Dreger et al.’s essay really must be read in full rather than summarized because the authors work meticulously to document both the serious risks of this usage of DEX and the ethical lapses of judgment by Dr. New. Much of the essay is based upon data obtained using the Freedom of Information Act, but even still, Dreger has had to sue (a case that is ongoing) to obtain remaining files from the OHRP and FDA.
Largely, the risks of DEX treatment are unknown, and Dreger et al. detail the inadequacy of previous clinical studies and the complete lack of reliable long-term data. A Swedish team recently terminated its study of this application of DEX, finding the adverse effects too worrisome to overlook. In a study of 43 children:
… eight severe adverse events were noted in the treated group, compared with one in the control group. Three children failed to thrive during the first year of life; in addition, one had developmental delay and hypospadias; one had hydrocephalus; two girls were born small for gestational age, and one of these girls was later diagnosed with mental retardation; and one child had sever mood fluctuations that caused hospital admission.
Other effects included reduced scholastic ability, increased social anxiety, and more feminized behavior in boys. This study should not be taken as a proof in and of itself, but the findings are certainly alarming enough to demand more rigorous studies before DEX use continues.
The point not to miss is this: yes, CAH can cause serious medical problems in some cases, but DEX doesn’t eliminate CAH, it merely aims to prevent the appearance of masculine genitalia in females, and for some clinicians like New, non-heteronormative behavior. In her past work, Alice Dreger has traced the history of medical treatment of the intersexed, arguing that too often what gets deemed “medical necessity” is more accurately about social norms – what we expect the male and female body to look like and what forms of sex we are expected to have. Despite the successes of intersexed activists in raising questions about medicalization, this latest update suggests that our efforts to help through medical treatment may still be causing more harm than good.
One could argue that the uncertainty surrounding risks is outweighed by the need to prevent ambiguous or masculinized genitalia. However, this assumes that the fetus being treated is guaranteed to have CAH, which is not the case. Many clinicians, New included, put women at risk of having a child with CAH on DEX as soon as they find out they are pregnant. Then, if it turns out that the fetus is male or is not affected by CAH, the treatment is stopped.
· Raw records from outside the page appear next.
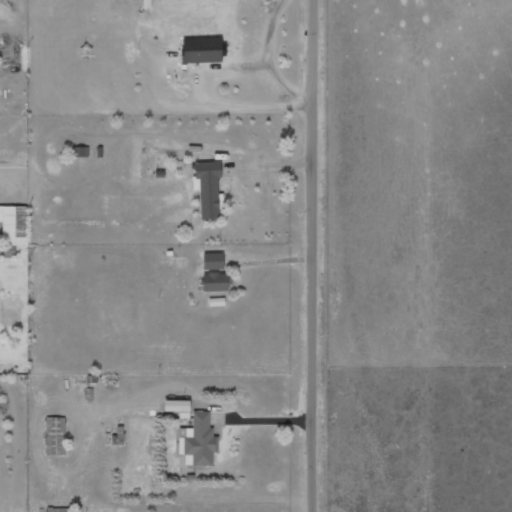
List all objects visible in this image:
building: (201, 50)
building: (79, 151)
building: (207, 188)
building: (14, 225)
road: (314, 255)
building: (212, 261)
building: (216, 282)
building: (175, 405)
building: (54, 436)
building: (197, 441)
That pregnant women who may not even have an affected child are being encouraged to add “60 to 100 times the normal level of glucocortoicoids” should leave us deeply concerned.
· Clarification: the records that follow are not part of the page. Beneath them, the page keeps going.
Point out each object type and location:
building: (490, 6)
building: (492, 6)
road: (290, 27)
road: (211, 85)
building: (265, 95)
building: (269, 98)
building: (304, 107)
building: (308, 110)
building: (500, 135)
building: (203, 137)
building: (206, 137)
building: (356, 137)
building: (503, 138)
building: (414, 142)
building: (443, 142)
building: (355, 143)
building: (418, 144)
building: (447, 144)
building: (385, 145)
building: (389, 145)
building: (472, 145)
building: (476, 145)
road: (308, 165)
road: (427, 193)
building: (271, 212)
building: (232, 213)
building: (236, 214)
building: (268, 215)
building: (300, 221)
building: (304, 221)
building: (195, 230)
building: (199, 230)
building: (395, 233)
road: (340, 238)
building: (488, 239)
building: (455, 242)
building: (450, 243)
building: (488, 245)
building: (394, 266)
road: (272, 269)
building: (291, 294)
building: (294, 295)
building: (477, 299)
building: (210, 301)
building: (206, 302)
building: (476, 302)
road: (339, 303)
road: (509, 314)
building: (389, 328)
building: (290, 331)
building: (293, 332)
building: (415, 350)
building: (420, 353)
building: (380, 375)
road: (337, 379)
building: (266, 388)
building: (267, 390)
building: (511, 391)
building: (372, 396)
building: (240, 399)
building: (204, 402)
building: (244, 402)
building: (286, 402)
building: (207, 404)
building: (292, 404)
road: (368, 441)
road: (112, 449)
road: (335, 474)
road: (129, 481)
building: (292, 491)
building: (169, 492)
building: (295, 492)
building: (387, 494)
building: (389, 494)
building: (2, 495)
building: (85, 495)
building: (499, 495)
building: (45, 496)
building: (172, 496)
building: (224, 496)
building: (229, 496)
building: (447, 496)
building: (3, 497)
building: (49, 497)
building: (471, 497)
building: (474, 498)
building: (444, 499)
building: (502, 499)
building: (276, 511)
Apparently, we have learned very little from the historic misuse of DES, which put girls and young women whose mothers had been encouraged to use diethylstilbestrol (DES) during their pregnancies to prevent miscarriage at greatly increased risk of cancer. This too was a practice that continued despite early research suggesting the inefficacy and risks of the treatment.
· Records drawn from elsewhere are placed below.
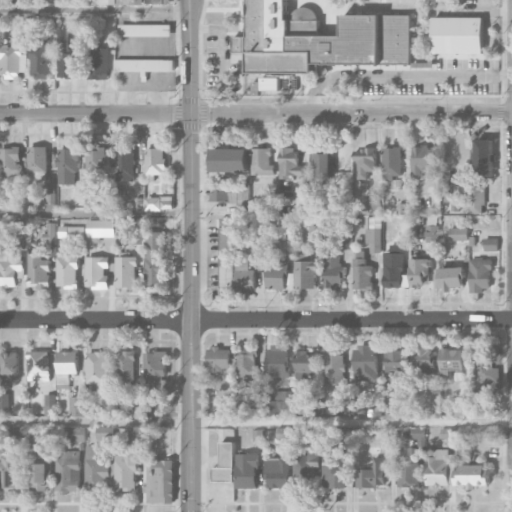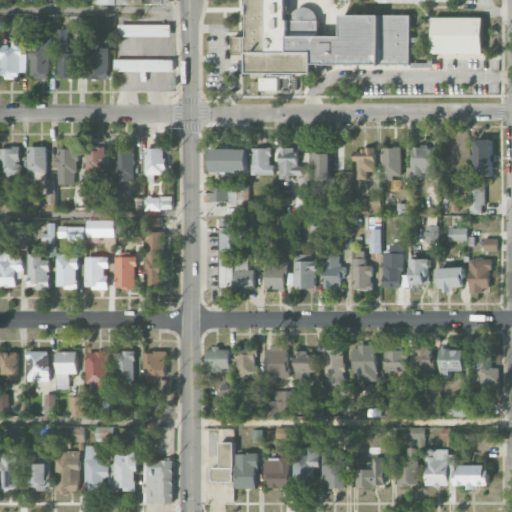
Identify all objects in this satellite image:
building: (49, 0)
building: (127, 1)
building: (158, 1)
building: (104, 2)
road: (94, 9)
building: (144, 30)
building: (458, 35)
building: (320, 39)
building: (65, 57)
building: (40, 58)
building: (12, 60)
building: (98, 64)
building: (144, 65)
road: (397, 75)
building: (269, 83)
road: (255, 114)
building: (484, 157)
building: (37, 159)
building: (230, 159)
building: (10, 162)
building: (155, 162)
building: (261, 162)
building: (365, 162)
building: (391, 162)
building: (424, 162)
building: (289, 163)
building: (125, 164)
building: (67, 166)
building: (97, 166)
building: (321, 167)
building: (224, 195)
building: (477, 198)
building: (371, 202)
building: (159, 203)
building: (100, 204)
road: (97, 214)
building: (122, 226)
building: (101, 228)
building: (20, 232)
building: (72, 232)
building: (315, 232)
building: (432, 233)
building: (49, 234)
building: (373, 234)
building: (458, 234)
building: (138, 238)
building: (491, 244)
building: (227, 252)
road: (194, 255)
building: (155, 258)
building: (10, 268)
building: (393, 269)
building: (38, 271)
building: (67, 271)
building: (333, 271)
building: (97, 272)
building: (126, 272)
building: (420, 272)
building: (276, 274)
building: (305, 274)
building: (244, 275)
building: (362, 275)
building: (480, 275)
building: (452, 278)
road: (256, 316)
building: (218, 359)
building: (394, 360)
building: (451, 361)
building: (277, 363)
building: (364, 363)
building: (421, 363)
building: (10, 365)
building: (246, 365)
building: (304, 365)
building: (39, 366)
building: (155, 366)
building: (125, 367)
building: (65, 368)
building: (97, 368)
building: (333, 368)
building: (484, 371)
building: (4, 403)
building: (282, 403)
building: (49, 405)
building: (76, 406)
road: (255, 422)
building: (17, 432)
building: (284, 432)
building: (414, 433)
building: (74, 434)
building: (346, 435)
building: (307, 463)
building: (225, 464)
building: (440, 467)
building: (95, 469)
building: (334, 469)
building: (409, 469)
building: (125, 470)
building: (9, 471)
building: (68, 471)
building: (246, 471)
building: (40, 473)
building: (277, 473)
building: (373, 474)
building: (472, 475)
building: (158, 481)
Yet, Dreger et al. point out that there’s something even more unsettling here; the intention of DES treatment was preventing fetal death, but DEX seems more tied to treating social and behavioral difference than medical problems.
Normalcy still has a powerful pull, and the rise of this dangerous method for fetal engineering suggests that treatment for the intersexed still needs to sort out when “medical necessity” and aesthetic preferences get murkily mixed together.